The third and final act of The Conjuring is one of the most satisfying third acts from any recent horror movie, as Wan pulls together all of the film’s strongest elements and amplifies them tenfold. Lorraine reveals that the bruises on Carolyn’s body are the result of the Witch feeding on her, making her weaker and susceptible to possession. Her goal is to possess the mothers of families and force them to kill their own children just as she did initially when she sacrificed her week-old child to the devil. What makes Bathsheba such a compelling antagonist is that she is the complete antithesis to both Lorraine and Carolyn’s presence in the film. As stated before, all throughout this film, Wan places emphasis on motherhood and the sacred bond between a mother and her children. To have Bathsheba represent this total thematic opposite and torment the Warren and Perron family through their children creates a new form of terror for our characters, especially considering that she can literally force the mothers to commit these heinous acts. 

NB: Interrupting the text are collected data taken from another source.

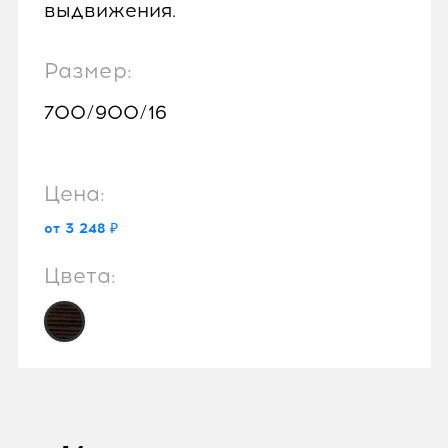
выдвижения.
Размер:
700/900/16
Цена:
от 3 248 ₽
Цвета: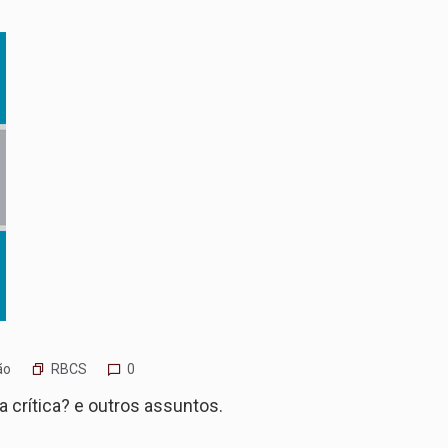
RBCS
ão
0
ia crítica? e outros assuntos.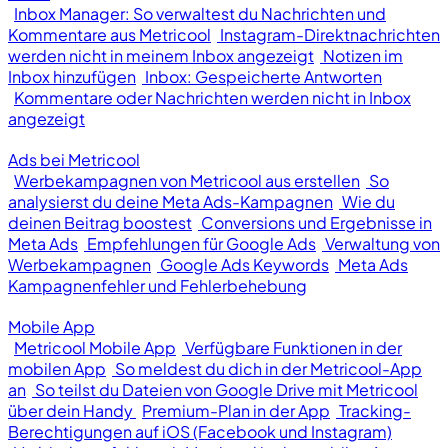
Inbox Manager: So verwaltest du Nachrichten und
Kommentare aus Metricool
Instagram-Direktnachrichten
werden nicht in meinem Inbox angezeigt
Notizen im
Inbox hinzufügen
Inbox: Gespeicherte Antworten
Kommentare oder Nachrichten werden nicht in Inbox
angezeigt
Ads bei Metricool
Werbekampagnen von Metricool aus erstellen
So
analysierst du deine Meta Ads-Kampagnen
Wie du
deinen Beitrag boostest
Conversions und Ergebnisse in
Meta Ads
Empfehlungen für Google Ads
Verwaltung von
Werbekampagnen
Google Ads Keywords
Meta Ads
Kampagnenfehler und Fehlerbehebung
Mobile App
Metricool Mobile App
Verfügbare Funktionen in der
mobilen App
So meldest du dich in der Metricool-App
an
So teilst du Dateien von Google Drive mit Metricool
über dein Handy
Premium-Plan in der App
Tracking-
Berechtigungen auf iOS (Facebook und Instagram)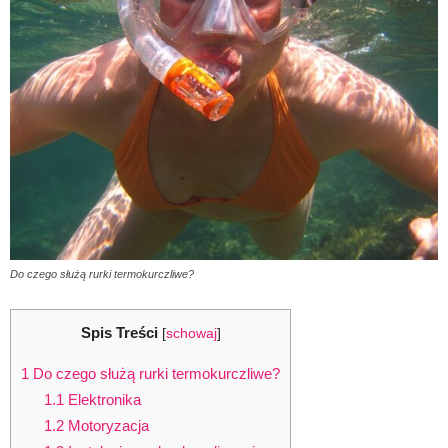
Do czego służą rurki termokurczliwe?
Spis Treści
[
schowaj
]
1
Do czego służą rurki termokurczliwe?
1.1
Elektronika
1.2
Motoryzacja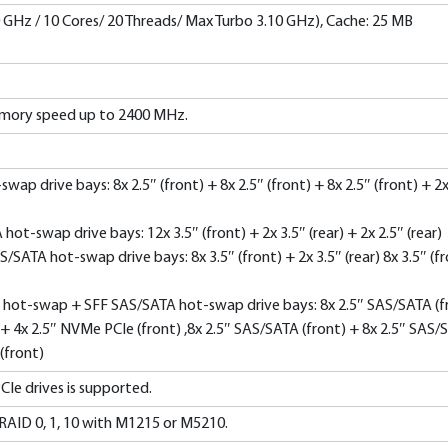
0 GHz / 10 Cores/ 20 Threads/ Max Turbo 3.10 GHz), Cache: 25 MB
mory speed up to 2400 MHz.
ap drive bays: 8x 2.5″ (front) + 8x 2.5″ (front) + 8x 2.5″ (front) + 2x
t-swap drive bays: 12x 3.5″ (front) + 2x 3.5″ (rear) + 2x 2.5″ (rear)
SATA hot-swap drive bays: 8x 3.5″ (front) + 2x 3.5″ (rear) 8x 3.5″ (f
hot-swap + SFF SAS/SATA hot-swap drive bays: 8x 2.5″ SAS/SATA (f
 + 4x 2.5″ NVMe PCIe (front) ,8x 2.5″ SAS/SATA (front) + 8x 2.5″ SAS/
(front)
CIe drives is supported.
RAID 0, 1, 10 with M1215 or M5210.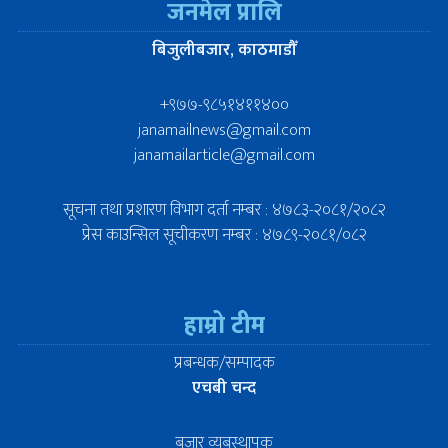
जनमेल प्रालि
बिजुलीबजार, काठमाडौँ
+९७७-९८५१४११४००
janamailnews@gmail.com
janamailarticle@gmail.com
सूचना तथा प्रशारण विभाग दर्ता नम्बर : ४७८३-२०८१/२०८२
प्रेस काउन्सिल सूचीकरण नम्बर : ४७८९-२०८१/०८२
हाम्रो टीम
प्रबन्धक/सम्पादक
एचबी चन्द
बजार व्यबस्थापक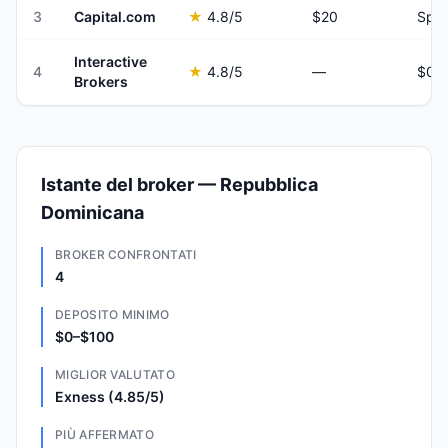
3
Capital.com
★
4.8
/5
$20
Spre
Interactive
4
★
4.8
/5
—
Brokers
Istante del broker — Repubblica
Dominicana
BROKER CONFRONTATI
4
DEPOSITO MINIMO
$0–$100
MIGLIOR VALUTATO
Exness (4.85/5)
PIÙ AFFERMATO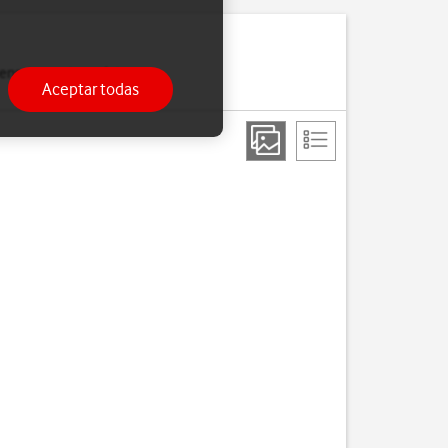
ensajes cortos y datos
Aceptar todas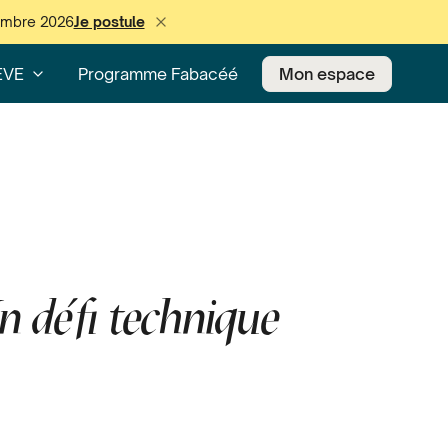
cembre 2026
Je postule
EVE
Programme Fabacéé
Mon espace
n défi technique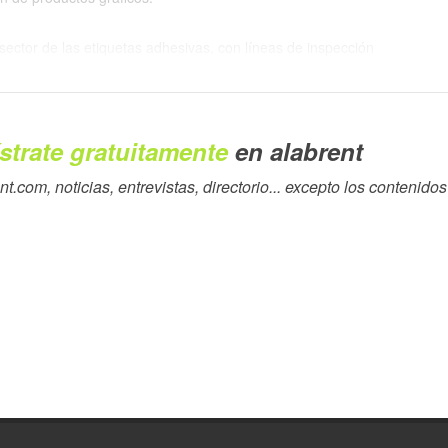
 sector de las etiquetas adhesivas, con líneas de inspección
ado de rollos de etiquetas (Omega SRI), rebobinado automático
oras de bobinas con troquelado (Omega Converting), introducción
 de acabado para la impresión digital (Digicon) diseñados
strate gratuitamente
en alabrent
odos los procesos necesarios para el ennoblecimiento del
 relieve en seco, barnizado, troquelado).
.com, noticias, entrevistas, directorio...
excepto los contenidos
e multinacional. Dos fábricas en Inglaterra y una en Alemania,
 Estados Unidos, nos permiten con la ayuda de Distribuidores
stro y servicio en 52 países.
na – cubrimos los mercados de España, Portugal y todos los
AB Graphic en la Delegación para Iberia y Latinoamérica.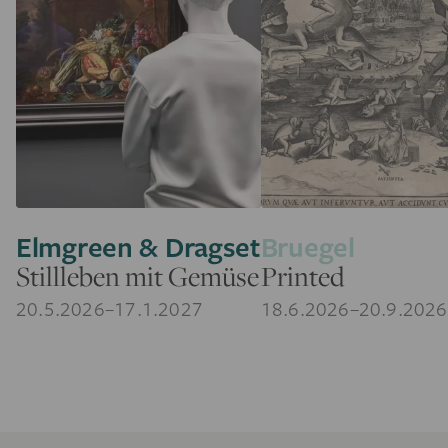
Elmgreen & Dragset
Bruegel
Stillleben mit Gemüse
Printed
20.5.2026–17.1.2027
18.6.2026–20.9.2026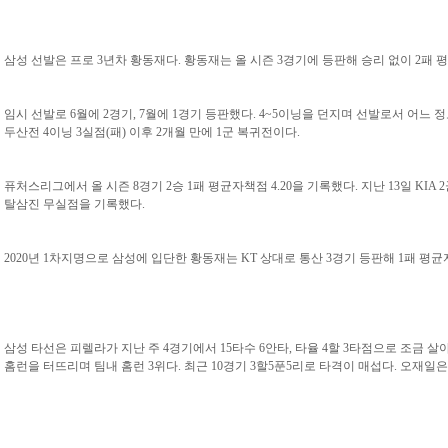
삼성 선발은 프로 3년차 황동재다. 황동재는 올 시즌 3경기에 등판해 승리 없이 2패 평
임시 선발로 6월에 2경기, 7월에 1경기 등판했다. 4~5이닝을 던지며 선발로서 어느 정
두산전 4이닝 3실점(패) 이후 2개월 만에 1군 복귀전이다.
퓨처스리그에서 올 시즌 8경기 2승 1패 평균자책점 4.20을 기록했다. 지난 13일 KIA
탈삼진 무실점을 기록했다.
2020년 1차지명으로 삼성에 입단한 황동재는 KT 상대로 통산 3경기 등판해 1패 평균자책
삼성 타선은 피렐라가 지난 주 4경기에서 15타수 6안타, 타율 4할 3타점으로 조금 살
홈런을 터뜨리며 팀내 홈런 3위다. 최근 10경기 3할5푼5리로 타격이 매섭다. 오재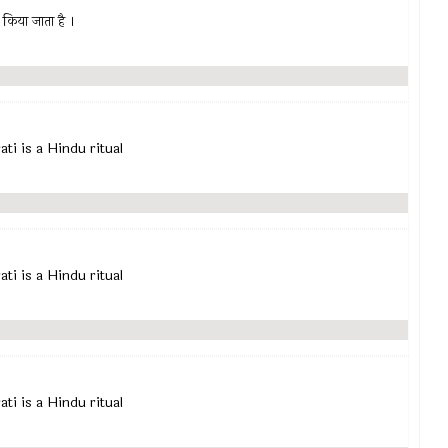
 किया जाता है ।
rati is a Hindu ritual
rati is a Hindu ritual
ãrati is a Hindu ritual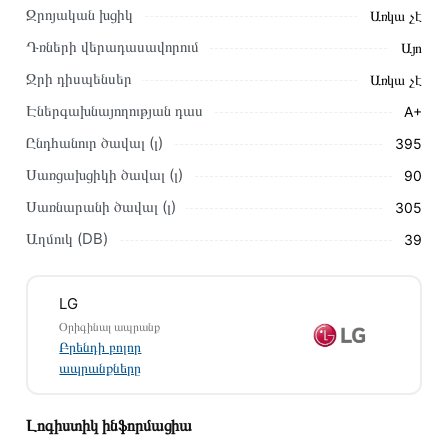
Մեր պրոֆեսիոնալ մենեջերները կմշակեն պատվերը և
Զրոյական խցիկ
Առկա չէ
կկապվեն ձեզ հետ՝ համաձայնեցնելու առաքման
Դռների վերադասավորում
Այո
պայմանները։ Նախքան առցանց պատվեր տեղադրելը,
խորհուրդ ենք տալիս կարդալ նկարագրությունը,
Ջրի դիսպենսեր
Առկա չէ
բնութագրերը և կարծիքները:
Էներգախնայողության դաս
A+
Տվյալ ապրանքը սետիֆիկացված է և համպատասխանում է
Ընդհանուր ծավալ (լ)
395
բոլոր ստանդարտներին։ Գնված ապրանքի վերադարձը
Սառցախցիկի ծավալ (լ)
90
կատարվում է 14 օրվա ընթացքում:
Սառնարանի ծավալ (լ)
305
Աղմուկ (DB)
39
LG
Օրիգինալ ապրանք
Բրենդի բոլոր
ապրանքները
Լոգիստիկ ինֆորմացիա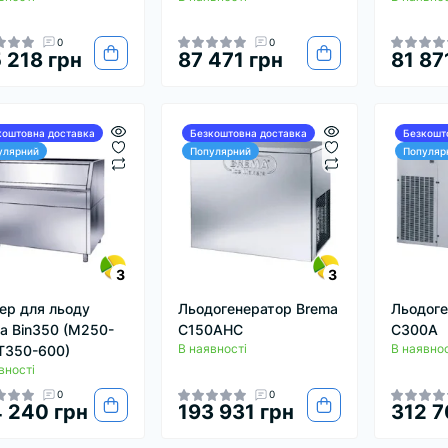
0
0
 218 грн
87 471 грн
81 87
коштовна доставка
Безкоштовна доставка
Безкошт
улярний
Популярний
Популяр
3
3
ер для льоду
Льодогенератор Brema
Льодоге
a Bin350 (M250-
C150AHC
C300A
В наявності
В наявнос
T350-600)
вності
0
0
 240 грн
193 931 грн
312 7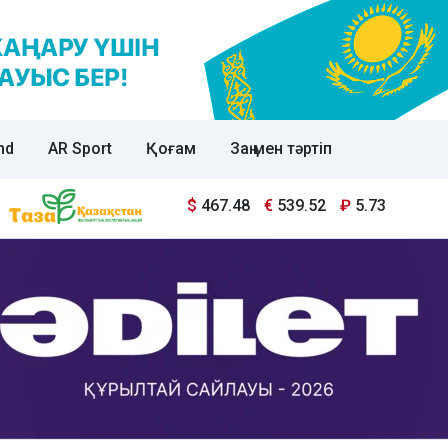
nd
AR Sport
Қоғам
Заң мен тәртіп
$
467.48
€
539.52
₽
5.73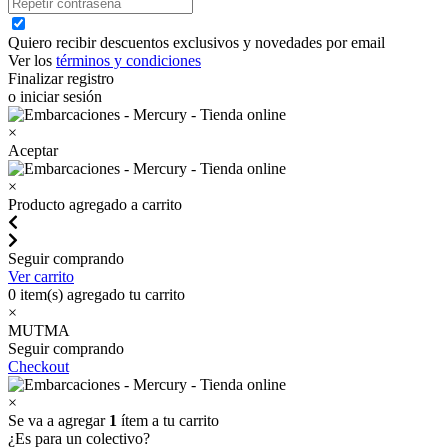
Quiero recibir descuentos exclusivos y novedades por email
Ver los
términos y condiciones
Finalizar registro
o iniciar sesión
×
Aceptar
×
Producto agregado a carrito
Seguir comprando
Ver carrito
0
item(s) agregado tu carrito
×
MUTMA
Seguir comprando
Checkout
×
Se va a agregar
1
ítem a tu carrito
¿Es para un colectivo?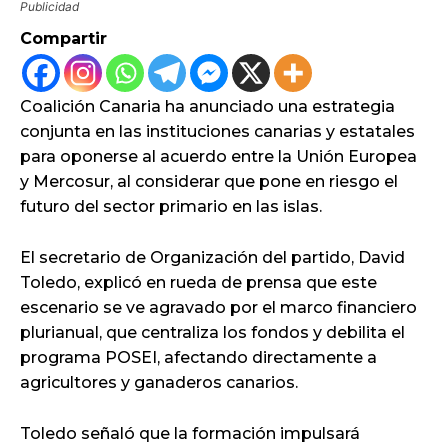
Publicidad
Compartir
Coalición Canaria ha anunciado una estrategia
conjunta en las instituciones canarias y estatales
para oponerse al acuerdo entre la Unión Europea
y Mercosur, al considerar que pone en riesgo el
futuro del sector primario en las islas.
El secretario de Organización del partido, David
Toledo, explicó en rueda de prensa que este
escenario se ve agravado por el marco financiero
plurianual, que centraliza los fondos y debilita el
programa POSEI, afectando directamente a
agricultores y ganaderos canarios.
Toledo señaló que la formación impulsará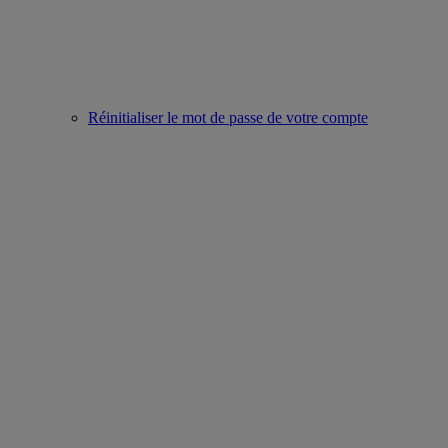
Réinitialiser le mot de passe de votre compte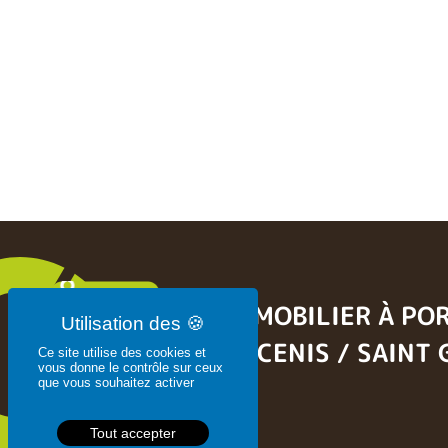
L’IMMOBILIER À PO
À ANCENIS / SAINT
Ce site utilise des cookies et
vous donne le contrôle sur ceux
que vous souhaitez activer
Tout accepter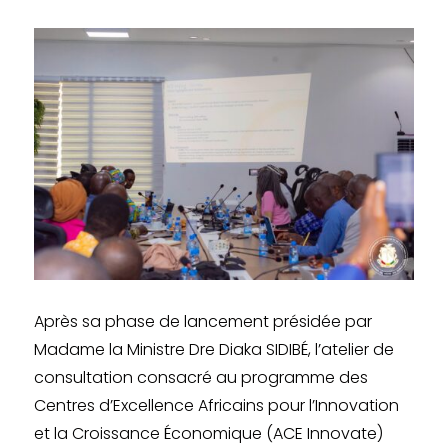
Après sa phase de lancement présidée par
Madame la Ministre Dre Diaka SIDIBÉ, l’atelier de
consultation consacré au programme des
Centres d’Excellence Africains pour l’Innovation
et la Croissance Économique (ACE Innovate)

Once she possesses Carolyn and forces her to kidnap her own child to act as a human sacrifice, Ed decides that an exorcism is required – with or without the Church’s authorization. However, the problem remains that there isn’t an exorcist at hand to perform it. Ed then makes the risky decision to perform the exorcism himself as Carolyn/Bathsheba is tied and blindfolded to a chair. The tension in this sequence is palpable, as it is revealed that the last time the Warren’s attempted an exorcism, it had a lasting negative effect on Lorraine’s psyche. The Witch senses Ed’s uncertainty and amateurism in performing the exorcism and taunts everyone by defying the laws of physics and making the chair float upside down with Carolyn still trapped in it. The themes of motherhood take center stage in the climax of the film, as Lorraine realizes that the only way to force Bathsheba out of Carolyn’s body is to overwhelm Carolyn’s body with emotions and memories of her family. After an emotionally powerful flashback, Carolyn, Ed and Lorraine are able to totally remove Bathsheba from Carolyn’s body and also from existence.

Wan takes us back to the infamous paranormal artifacts room in the Warren household, as Ed returns to add another item to the room, the wind-up toy that was found in the Perron household. As he leaves the room, the final shot lingers on the wind-up toy, which mysteriously starts to wind itself up.


James Wan’s The Conjuring (2013) is an instant horror classic. By understanding what truly makes the horror genre so iconic, Wan employs every element at his disposal and crafts a film that will be talked about for decades to come. Its critical and commercial success has led to the birth of the first horror cinematic universe in fifty-three years. With the third Annabelle film currently shooting and the third Conjuring film slated to begin production soon, this universe is showing no signs of slowing down. As a huge fan of the Conjuring-verse, PCR hopes that the Conjuring films never run out of steam because deep down, it has reignited the general audience’s love for horror.